By Mackenzie Martinez
Special contributor, ATII
June 14, 2021
With minor edits by ACFCS VP Content, Brian Monroe
This story was originally published earlier this month by the Anti-Human Trafficking Intelligence Initiative. Republished with approval and appreciation. To read the original piece, click on here.
The rise of the cyber, digital and virtual worlds as a means of communication, payment and international securities settlement since 2000 has dramatically altered the global financial system, causing a major shift towards the online economy.
Unfortunately, the expansion of the web-based economy has allowed a variety of human trafficking tactics that allow crimes to go virtually unnoticed. New and developing methods of facilitating trafficking have led to growth in profits and criminal networks.
This blogging series delves into the many avenues used by traffickers to hide their crimes and highlights the criminal cases that exemplify such efforts.
Some methods have been in use for a long time, while others are just starting to emerge.
Understanding how human traffickers exploit the international economy will help us determine how we can most effectively track money to fight slavery. Much of the information in this blogging series comes from “Trafficking in Persons and the International Financial System” by Louise Shelley, which can be found here (link).
This report was among the statements prepared by many of the foremost minds in financial crime investigation and compliance discussed in a virtual hearing – “Ending the Exploitation: How the Financial System Can Work for dismantle the activity of trafficking in human beings ”.
The hearing took place on March 25 before the House Committee on Financial Services, a subcommittee on national security, international development and monetary policy.
To read the full list of prepared statements and view a recording of the hearing, click here.
Basically, human trafficking is described as the illegal transport of people from one country or region to another, in many cases for the purpose of forced labor or sexual exploitation, according to analyzes and media. . reports.
According to the UN-backed International Labor Organization (ILO), globally, it is estimated that some 40 million people have been affected by this industry, both intentionally trying to improve their lives and, in other cases, profiting by illicit organized criminal gangs.
The profits from this crime are also huge.
In one ILO Report 2014, human trafficking brings in nearly 150 billion dollars a year, more than half of which comes from sexual exploitation.
According to the ILO and the nonprofit Polaris Project, the sex and labor trafficking industry is only overtaken by drug trafficking, national and international investigative bodies and international banking groups .
Over the past decade, through a multitude of public-private partnerships around the world, law enforcement agencies and banks have shared general and specific red flags to help uncover companies pulling party of forced or sex labor.
A key tactic for uncovering potential links to gangs of traffickers in your institution is to look for accounts with no standard income sources and credit cards, which are frequently canceled, according to several financial compliance professionals. Speaking at a conference for the Association of Certified Financial Crime Specialists.
Here are some examples :
- Excessive deposits, especially for round amounts like $ 50, $ 150, and $ 200.
- Deposits at abnormal times, for example between 10 p.m. and 6 a.m.
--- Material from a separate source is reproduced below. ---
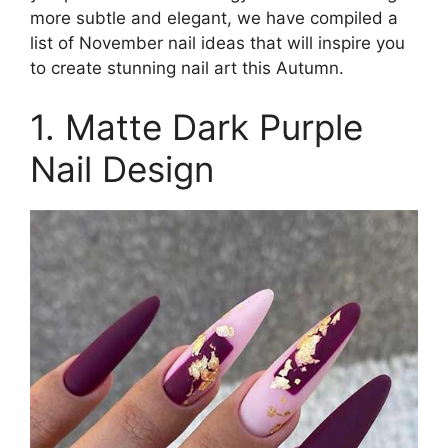
more subtle and elegant, we have compiled a
list of November nail ideas that will inspire you
to create stunning nail art this Autumn.
1. Matte Dark Purple
Nail Design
- Large denominations of deposits. If a normal cash intensive business, you will have a mix of denominations. Coins. $ 5 and $ 10. If it is human smuggling, most of you will earn $ 50, $ 20, and $ 100 bills. Illicit groups believe that banks are not looking for this, but cuts in deposits are recorded at the branch level.
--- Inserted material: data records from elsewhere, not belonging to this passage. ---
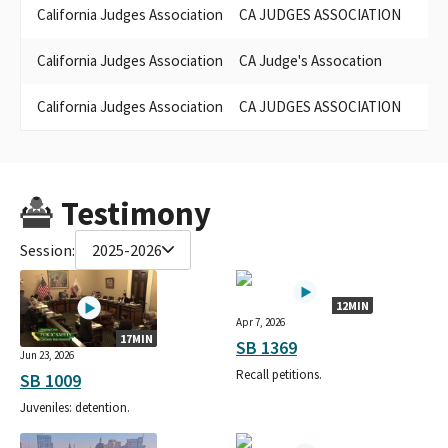
California Judges Association
CA JUDGES ASSOCIATION
California Judges Association
CA Judge's Assocation
K
California Judges Association
CA JUDGES ASSOCIATION
Testimony
Session:
2025-2026
12MIN
Apr 7, 2026
17MIN
SB 1369
Jun 23, 2026
Recall petitions.
SB 1009
Juveniles: detention.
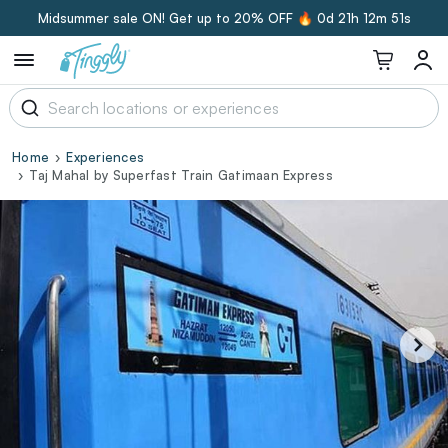
Midsummer sale ON! Get up to 20% OFF 🔥
0d 21h 12m 50s
Home
Experiences
Taj Mahal by Superfast Train Gatimaan Express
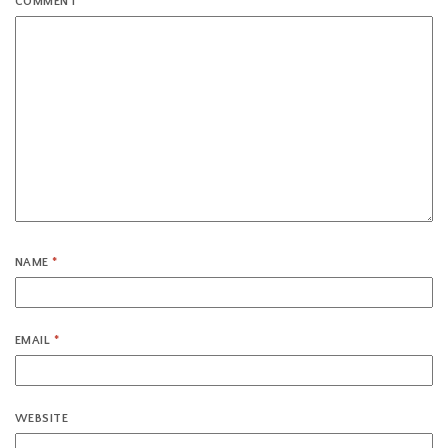
COMMENT
*
NAME
*
EMAIL
*
WEBSITE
- Depots in multiple cities, especially if they are close to each other, over a period of time. The traffickers will take the victims from town to town and rotate across the country to urban centers across the country. Look for the impossible trip, Halifax and Vancouver in the same day. If you see this as an AML analyst, it means multiple people are using the same account as a funnel account.
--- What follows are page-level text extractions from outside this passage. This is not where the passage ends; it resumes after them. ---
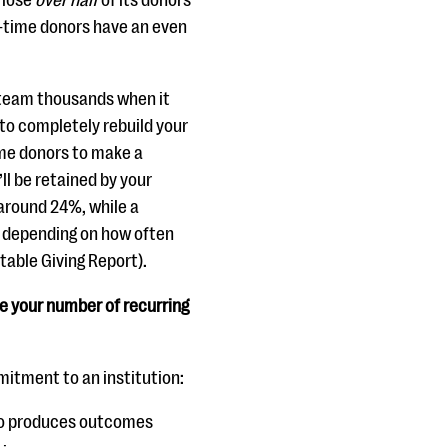
 lose
over half
of its donors
t-time donors have an even
 team thousands when it
to completely rebuild your
time donors to make a
ll be retained by your
 around 24%, while a
, depending on how often
table Giving Report).
e your number of recurring
mitment to an institution:
 to produces outcomes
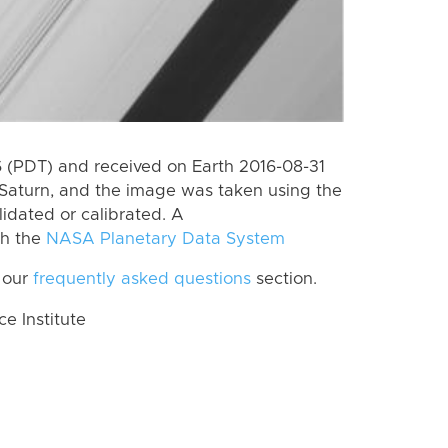
 (PDT) and received on Earth 2016-08-31
Saturn, and the image was taken using the
lidated or calibrated. A
th the
NASA Planetary Data System
 our
frequently asked questions
section.
 Institute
Peer to peer payments (EMT, Venmo, etc.)
- Payments in consistent rounded amounts. An account that takes a lot has telltale signs as well. The fact that the payments are sort of incremental. $ 150, $ 300 and $ 50, that means someone is buying something in hour increments.
- Multiple authors with some repetitions. Many different parties pay to the same account over time and repeat customers. Look for customer drift in multiple cities. Look for a single email address associated with multiple bank accounts or vice versa, a single bank account associated with multiple email addresses and those related to online advertising or escort sites.
- Funnel accounts and peer-to-peer transfers. They know it’s a vulnerable area, used accounts to collect the P2P transfer, then immediately hit an ATM and withdraw the money.
- They know the correct behavior, so when a P2P transfer reaches a bank account, they withdraw it immediately, sometimes in as little as 30 minutes. It’s a smurf account. If this is detected and stopped, they will not lose much value. A key red flag is 5-10 money transfers via email, then 5-10 withdrawals made periodically.
- Multiple payroll deposits to one account, which could be related to forced labor. It would look like several government benefit checks on the same account. Clearly aimed at more than two or three people, which means that one person controls the work and takes the money and pays for it – but much less to those who actually do the work.
- Multiple processor repositories for adult online content, such as Fenix, Onlyfans and others.